# [EXERCISE INSTRUCTIONS]
Reproduce the material verbatim from its first line through the line containing "text Configuration [148, 875, 1093, 902]", including both of those lines.

# [AVAILABLE DATA]
______
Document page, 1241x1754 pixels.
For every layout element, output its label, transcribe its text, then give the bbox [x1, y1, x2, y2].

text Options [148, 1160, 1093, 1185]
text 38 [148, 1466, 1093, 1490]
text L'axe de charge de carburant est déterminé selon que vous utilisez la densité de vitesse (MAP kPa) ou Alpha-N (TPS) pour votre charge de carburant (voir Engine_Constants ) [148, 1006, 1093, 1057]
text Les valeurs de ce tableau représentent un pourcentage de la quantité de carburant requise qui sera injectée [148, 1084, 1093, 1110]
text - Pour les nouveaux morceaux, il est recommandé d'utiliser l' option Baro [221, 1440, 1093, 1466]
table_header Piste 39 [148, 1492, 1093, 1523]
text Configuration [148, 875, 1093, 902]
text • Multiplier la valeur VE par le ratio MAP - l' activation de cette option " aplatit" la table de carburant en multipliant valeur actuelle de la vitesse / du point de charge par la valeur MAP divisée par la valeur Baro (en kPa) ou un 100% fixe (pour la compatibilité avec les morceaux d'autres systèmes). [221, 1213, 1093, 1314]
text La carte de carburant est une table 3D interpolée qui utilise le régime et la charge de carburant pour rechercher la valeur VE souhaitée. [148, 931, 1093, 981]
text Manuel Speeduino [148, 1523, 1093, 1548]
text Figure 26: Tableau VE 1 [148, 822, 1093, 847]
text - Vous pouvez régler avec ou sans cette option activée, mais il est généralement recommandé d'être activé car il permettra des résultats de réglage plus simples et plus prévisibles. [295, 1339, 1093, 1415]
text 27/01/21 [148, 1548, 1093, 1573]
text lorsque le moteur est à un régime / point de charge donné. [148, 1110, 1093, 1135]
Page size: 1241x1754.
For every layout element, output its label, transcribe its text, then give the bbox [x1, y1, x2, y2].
______
# [WRITTEN RESPONSE]
Document page, 1241x1754 pixels.
For every layout element, output its label, transcribe its text, then give the bbox [x1, y1, x2, y2].

text Options [148, 1160, 1093, 1185]
text 38 [148, 1466, 1093, 1490]
text L'axe de charge de carburant est déterminé selon que vous utilisez la densité de vitesse (MAP kPa) ou Alpha-N (TPS) pour votre charge de carburant (voir Engine_Constants ) [148, 1006, 1093, 1057]
text Les valeurs de ce tableau représentent un pourcentage de la quantité de carburant requise qui sera injectée [148, 1084, 1093, 1110]
text - Pour les nouveaux morceaux, il est recommandé d'utiliser l' option Baro [221, 1440, 1093, 1466]
table_header Piste 39 [148, 1492, 1093, 1523]
text Configuration [148, 875, 1093, 902]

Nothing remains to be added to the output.